## BEGIN Extract provided
10-Sep-99 10:57 you wrote:
Peter Gerwinski once wrote:
The normal procedure is to type first `./configure' and then `make LANGUAGES=pascal' in the GCC directory that contains the GPC source in a subdirectory `p'. However I know that mingw32 needs special care.
Like I said before, I can't do anything with "configure" under Win32. The system simply fails to recognise the script as something that it can execute. This is so even when trying to run the script under Bash. Since this script seems really to be a unix thing, perhaps an alternative could be made for non-unix systems? - basically, either to translate the "configure" script into batch commands that the Dos or Windows command interpreters can process (which is probably impossible, because the script seems too complex to translate into a Dos batch file) or to write a Pascal (or C) program that does everything that the "configure" script does. I would do this myself (i.e., translate into a Pascal program) if I understood the script - but I don't (at least, not most of it).
## END Extract provided
## BEGIN Given entries
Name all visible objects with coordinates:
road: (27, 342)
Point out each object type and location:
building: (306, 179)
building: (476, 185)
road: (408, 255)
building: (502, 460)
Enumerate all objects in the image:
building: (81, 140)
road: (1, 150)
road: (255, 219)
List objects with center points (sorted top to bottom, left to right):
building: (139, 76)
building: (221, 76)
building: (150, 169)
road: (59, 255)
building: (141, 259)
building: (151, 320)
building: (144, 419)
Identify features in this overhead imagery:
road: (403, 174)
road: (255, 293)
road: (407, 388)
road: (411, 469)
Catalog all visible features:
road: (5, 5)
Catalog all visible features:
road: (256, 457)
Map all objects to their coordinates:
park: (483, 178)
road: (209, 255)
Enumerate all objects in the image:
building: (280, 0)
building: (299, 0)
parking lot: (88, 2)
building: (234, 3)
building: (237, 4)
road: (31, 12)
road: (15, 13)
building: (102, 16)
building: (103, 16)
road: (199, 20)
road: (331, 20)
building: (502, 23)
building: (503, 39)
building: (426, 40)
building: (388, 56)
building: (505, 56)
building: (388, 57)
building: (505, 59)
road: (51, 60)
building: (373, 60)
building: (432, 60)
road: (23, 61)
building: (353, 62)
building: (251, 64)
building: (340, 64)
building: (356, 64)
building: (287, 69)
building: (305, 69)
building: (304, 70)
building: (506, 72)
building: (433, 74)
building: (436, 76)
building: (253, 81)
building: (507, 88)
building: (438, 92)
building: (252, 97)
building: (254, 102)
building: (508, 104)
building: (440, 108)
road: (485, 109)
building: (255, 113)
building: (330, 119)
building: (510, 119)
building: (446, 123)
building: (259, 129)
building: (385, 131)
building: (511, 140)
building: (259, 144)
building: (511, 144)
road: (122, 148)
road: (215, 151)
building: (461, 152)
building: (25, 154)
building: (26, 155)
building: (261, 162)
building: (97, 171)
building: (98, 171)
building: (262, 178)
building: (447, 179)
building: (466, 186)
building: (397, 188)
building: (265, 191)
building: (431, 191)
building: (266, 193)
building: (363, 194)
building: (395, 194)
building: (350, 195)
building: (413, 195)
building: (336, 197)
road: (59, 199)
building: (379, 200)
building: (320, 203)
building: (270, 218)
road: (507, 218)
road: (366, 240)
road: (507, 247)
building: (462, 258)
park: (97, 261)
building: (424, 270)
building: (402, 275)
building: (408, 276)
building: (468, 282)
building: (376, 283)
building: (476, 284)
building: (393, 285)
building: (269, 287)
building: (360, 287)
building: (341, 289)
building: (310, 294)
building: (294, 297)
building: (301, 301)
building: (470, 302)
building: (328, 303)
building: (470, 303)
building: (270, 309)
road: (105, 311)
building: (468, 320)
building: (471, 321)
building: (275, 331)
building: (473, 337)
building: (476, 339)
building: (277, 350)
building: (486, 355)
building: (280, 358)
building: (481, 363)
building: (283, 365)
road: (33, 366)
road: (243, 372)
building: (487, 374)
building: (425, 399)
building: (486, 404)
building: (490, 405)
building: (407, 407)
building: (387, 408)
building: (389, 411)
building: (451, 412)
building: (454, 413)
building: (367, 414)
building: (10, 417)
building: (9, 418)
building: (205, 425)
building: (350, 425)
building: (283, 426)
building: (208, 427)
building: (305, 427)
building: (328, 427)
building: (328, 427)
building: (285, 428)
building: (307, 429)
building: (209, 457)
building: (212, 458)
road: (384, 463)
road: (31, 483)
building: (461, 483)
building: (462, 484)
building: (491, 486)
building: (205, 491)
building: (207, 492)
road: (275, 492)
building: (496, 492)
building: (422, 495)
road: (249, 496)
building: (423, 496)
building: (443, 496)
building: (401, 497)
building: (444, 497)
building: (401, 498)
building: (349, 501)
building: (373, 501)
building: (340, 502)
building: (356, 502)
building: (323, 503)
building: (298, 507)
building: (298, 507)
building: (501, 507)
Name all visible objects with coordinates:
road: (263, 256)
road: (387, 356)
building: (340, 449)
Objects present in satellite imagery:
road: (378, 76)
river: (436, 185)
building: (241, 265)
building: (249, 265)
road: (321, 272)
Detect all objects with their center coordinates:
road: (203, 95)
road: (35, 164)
## END Given entries
• **Tasks to complete**
1. Do these statements agree with the GPC build message? Answer yes or no for each, quoting the deciding words. (a) The normal procedure ends by running make with the Pascal language setting. (b) Running the configure script under Bash made it work. (c) The writer understands most of the configure script.
2. Resume the GPC build message from where it stops.
The items come from a different source than the GPC build message.

• **Answers for this exercise**
1.
(a) Yes: "The normal procedure is to type first `./configure' and then `make LANGUAGES=pascal'"
(b) No: "This is so even when trying to run the script under Bash."
(c) No: "but I don't (at least, not most of it)."

2.
configure is created from configure.in in not-trivial preprocessing and I think that it's far better to try and find out why you can not execure it with bash then try to convert in in something compatible with Win32. It SHOULD work in cygwin environment.
Does this seem a feasible option, or am I barking up the wrong tree here? If it is feasible, does anyone wish to take up the task?
This is way to complex task to even think about it. Better try to find out why you can not execute script.
PS: Perhaps I can get bash to run the script. If I try to run "configure.in", bash seems to start trying to run it, and then finally chokes.
Since you should not execute configure.in ...
However, with "configure", it just says that the file does not exist - which is not true.
I bet it's true :-)
Doing "ls -all config*" shows that the attributes of "configure.in" are "-rw-r--r--", while those of "configure" are "-rwxr-xr-x". Is the difference significant?
Yes. "x" is "executable" bit. So in normal (unix-like OS) you can execute configure but not configure.in ... Execute with just "./configure" command taht is.
If so, what parameters do I pass to "chmod" so as to change the attributes of "configure" to the same one as "configure.in"?
chmod a-x
And then configure will not be executable (just like configure.in is now).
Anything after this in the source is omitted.